Consider recommendations to help minimize global shipping challenges.
January 2026 import volumes rebounded seasonally from December but remained below prior-year levels, reinforcing a more cautious and policy-driven trade environment. While U.S. port operations have remained broadly stable, ongoing tariff uncertainty, shifting sourcing patterns, and persistent geopolitical risk continue to complicate planning for importers. Recent trade policy developments have offered limited near-term clarity, while longer-term risks tied to tariffs, market access, and global security remain unresolved. Descartes continues to monitor these conditions through Descartes Datamyne™, government releases, and industry intelligence to help importers anticipate disruption, optimize logistics performance, and strengthen supply chain resilience amid an increasingly complex global trade landscape.
Short-term:
- Track implementation of new U.S. tariff authority targeting countries involved in Cuban oil trade, as well as EU actions suspending approval of a proposed U.S.–EU trade agreement, both of which could introduce new compliance requirements and disrupt select trade corridors.

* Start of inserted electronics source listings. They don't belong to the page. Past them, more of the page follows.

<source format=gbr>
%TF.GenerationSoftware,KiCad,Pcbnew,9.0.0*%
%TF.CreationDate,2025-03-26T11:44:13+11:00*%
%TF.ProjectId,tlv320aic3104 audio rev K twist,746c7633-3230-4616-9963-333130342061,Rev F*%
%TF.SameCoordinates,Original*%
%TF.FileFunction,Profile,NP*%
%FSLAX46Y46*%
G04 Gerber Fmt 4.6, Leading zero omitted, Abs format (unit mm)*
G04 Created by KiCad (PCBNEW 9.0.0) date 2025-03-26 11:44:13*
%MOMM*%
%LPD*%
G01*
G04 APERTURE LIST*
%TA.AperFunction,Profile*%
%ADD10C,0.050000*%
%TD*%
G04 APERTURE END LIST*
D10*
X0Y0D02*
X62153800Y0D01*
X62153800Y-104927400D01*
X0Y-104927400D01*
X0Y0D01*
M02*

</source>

- Track Middle East maritime risk beyond Red Sea routing. While Red Sea security conditions have improved marginally, most carriers continue Cape of Good Hope diversions, and elevated U.S.–Iran tensions keep risk heightened around the Strait of Hormuz, with potential implications for routing, insurance costs, and schedule reliability.

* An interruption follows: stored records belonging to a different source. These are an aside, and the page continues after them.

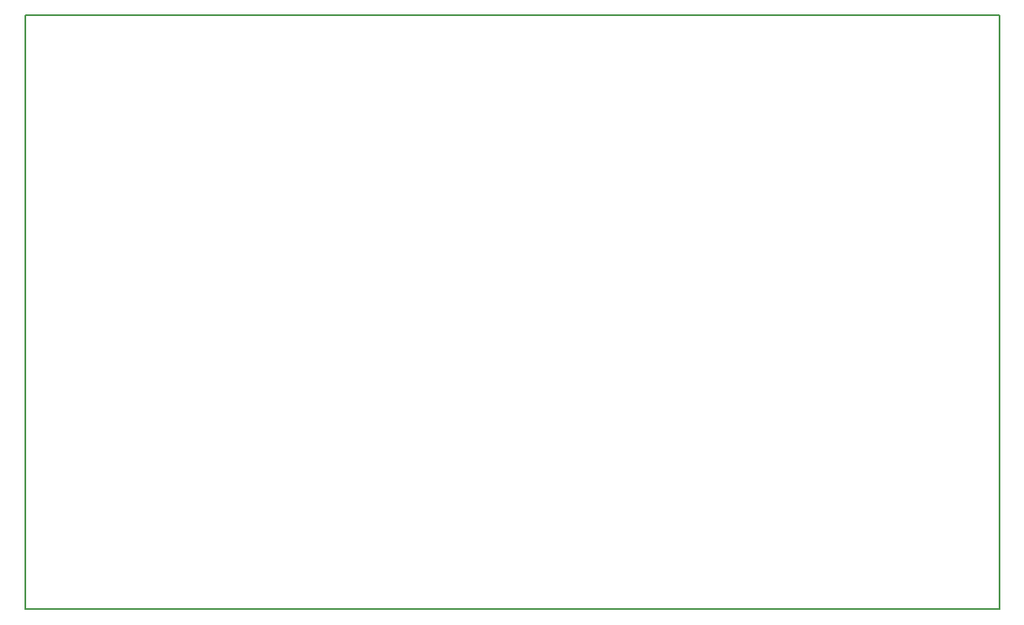
<source format=gbr>
G04 #@! TF.FileFunction,Profile,NP*
%FSLAX46Y46*%
G04 Gerber Fmt 4.6, Leading zero omitted, Abs format (unit mm)*
G04 Created by KiCad (PCBNEW 4.0.5+dfsg1-4+deb9u1) date Tue Nov 15 17:13:48 2022*
%MOMM*%
%LPD*%
G01*
G04 APERTURE LIST*
%ADD10C,0.100000*%
%ADD11C,0.150000*%
G04 APERTURE END LIST*
D10*
D11*
X193802000Y-68834000D02*
X193802000Y-128524000D01*
X96012000Y-68834000D02*
X193802000Y-68834000D01*
X96012000Y-128524000D02*
X96012000Y-68834000D01*
X193802000Y-128524000D02*
X96012000Y-128524000D01*
M02*

</source>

- Monitor developments in Venezuela and related sanctions enforcement, particularly for potential indirect impacts on energy markets, compliance requirements, fuel costs, and regional shipping risk.
- Model the effects of the U.S.–China trade framework, including reduced tariffs on Chinese goods and suspended retaliatory measures, while also accounting for uncertainty tied to Liberation Day tariff litigation.

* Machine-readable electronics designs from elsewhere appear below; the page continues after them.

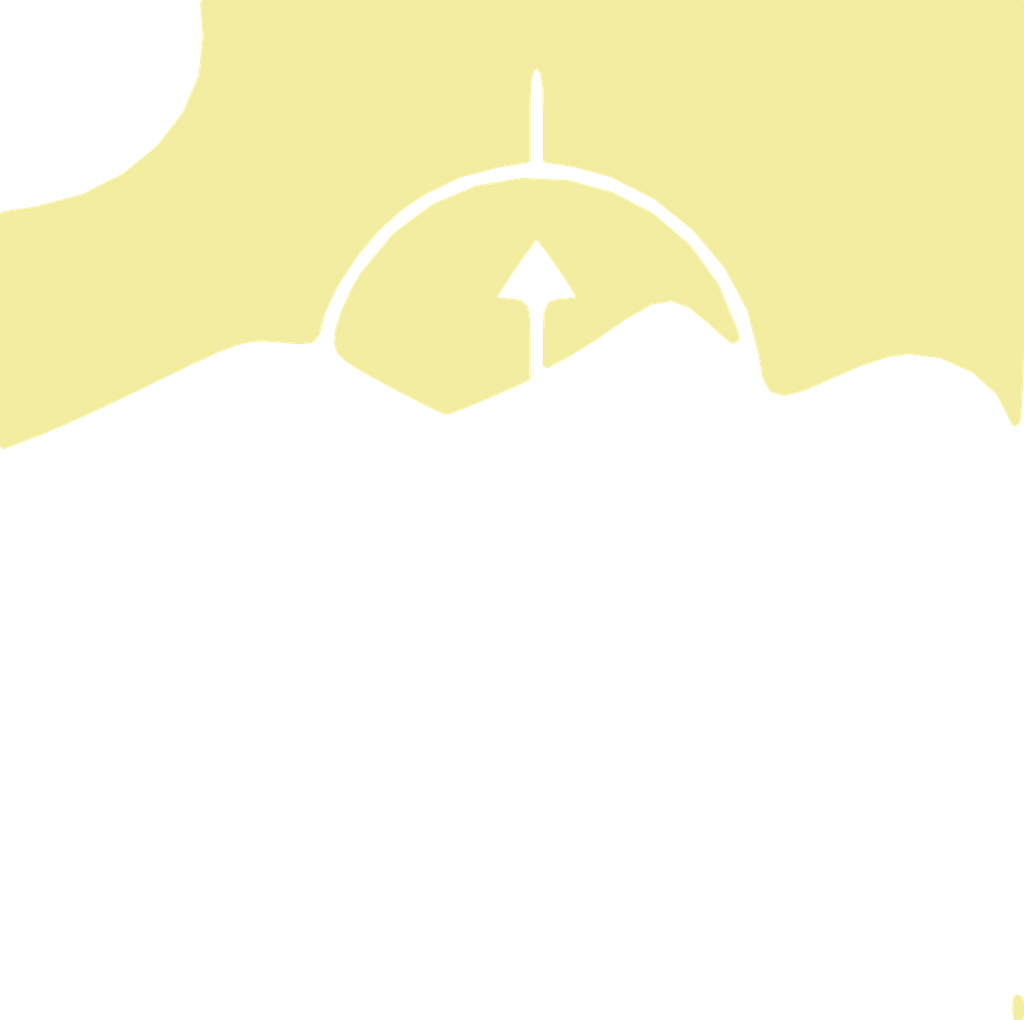
<source format=kicad_pcb>
(kicad_pcb (version 20221018) (generator pcbnew)

  (general
    (thickness 1.6)
  )

  (paper "A4")
  (layers
    (0 "F.Cu" signal)
    (31 "B.Cu" signal)
    (32 "B.Adhes" user "B.Adhesive")
    (33 "F.Adhes" user "F.Adhesive")
    (34 "B.Paste" user)
    (35 "F.Paste" user)
    (36 "B.SilkS" user "B.Silkscreen")
    (37 "F.SilkS" user "F.Silkscreen")
    (38 "B.Mask" user)
    (39 "F.Mask" user)
    (40 "Dwgs.User" user "User.Drawings")
    (41 "Cmts.User" user "User.Comments")
    (42 "Eco1.User" user "User.Eco1")
    (43 "Eco2.User" user "User.Eco2")
    (44 "Edge.Cuts" user)
    (45 "Margin" user)
    (46 "B.CrtYd" user "B.Courtyard")
    (47 "F.CrtYd" user "F.Courtyard")
    (48 "B.Fab" user)
    (49 "F.Fab" user)
  )

  (setup
    (pad_to_mask_clearance 0)
    (pcbplotparams
      (layerselection 0x0000030_80000001)
      (plot_on_all_layers_selection 0x0000000_00000000)
      (disableapertmacros false)
      (usegerberextensions false)
      (usegerberattributes true)
      (usegerberadvancedattributes true)
      (creategerberjobfile true)
      (dashed_line_dash_ratio 12.000000)
      (dashed_line_gap_ratio 3.000000)
      (svgprecision 4)
      (plotframeref false)
      (viasonmask false)
      (mode 1)
      (useauxorigin false)
      (hpglpennumber 1)
      (hpglpenspeed 20)
      (hpglpendiameter 15.000000)
      (dxfpolygonmode true)
      (dxfimperialunits true)
      (dxfusepcbnewfont true)
      (psnegative false)
      (psa4output false)
      (plotreference true)
      (plotvalue true)
      (plotinvisibletext false)
      (sketchpadsonfab false)
      (subtractmaskfromsilk false)
      (outputformat 1)
      (mirror false)
      (drillshape 1)
      (scaleselection 1)
      (outputdirectory "")
    )
  )

  (net 0 "")

  (footprint "Current:CSOS" (layer "F.Cu") (at 138.1125 90.297))

)

</source>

- Monitor port volumes and delays to assess the possibility of trade disruptions if volumes persist within the 2.4M and 2.6M levels that have historically stressed U.S. maritime logistics infrastructure.
- Evaluate the impact of inflation and the Russia/Ukraine, Israel/Hamas, and Iran/Israel conflicts on logistics costs and capacity constraints. Ensure that key trading partners are not on sanctions lists.
Near-term:
- For companies that have cargo moving through the Suez Canal and the Strait of Hormuz, evaluate the impact of extended rerouting.
Long-term:
- Evaluate supplier and factory location density to mitigate reliance on over-taxed trade lanes and regions of the globe currently experiencing geopolitical conflict or that have the potential for conflict. Density creates economy of scale but also risk, and subsequent logistics capacity crisis highlights the downside.
Notes:
- This report uses the initial compiled release of publicly available U.S. Customs and Border Protection (CBP) Bill of Lading (BOL) data for all U.S. ports, which provides a standard, official source of data for reporting on maritime trade. This data can be subject to modification later by CBP. The modified data can be seen in Descartes Datamyne™ where U.S. maritime records are processed daily. Descartes Datamyne is ISO 9001 certified.
- In Descartes Datamyne™, twenty-foot equivalent units (TEU) are calculated using a combination of container size and weight as declared on Bills of Lading filed with U.S. Customs and Border Protection (CBP).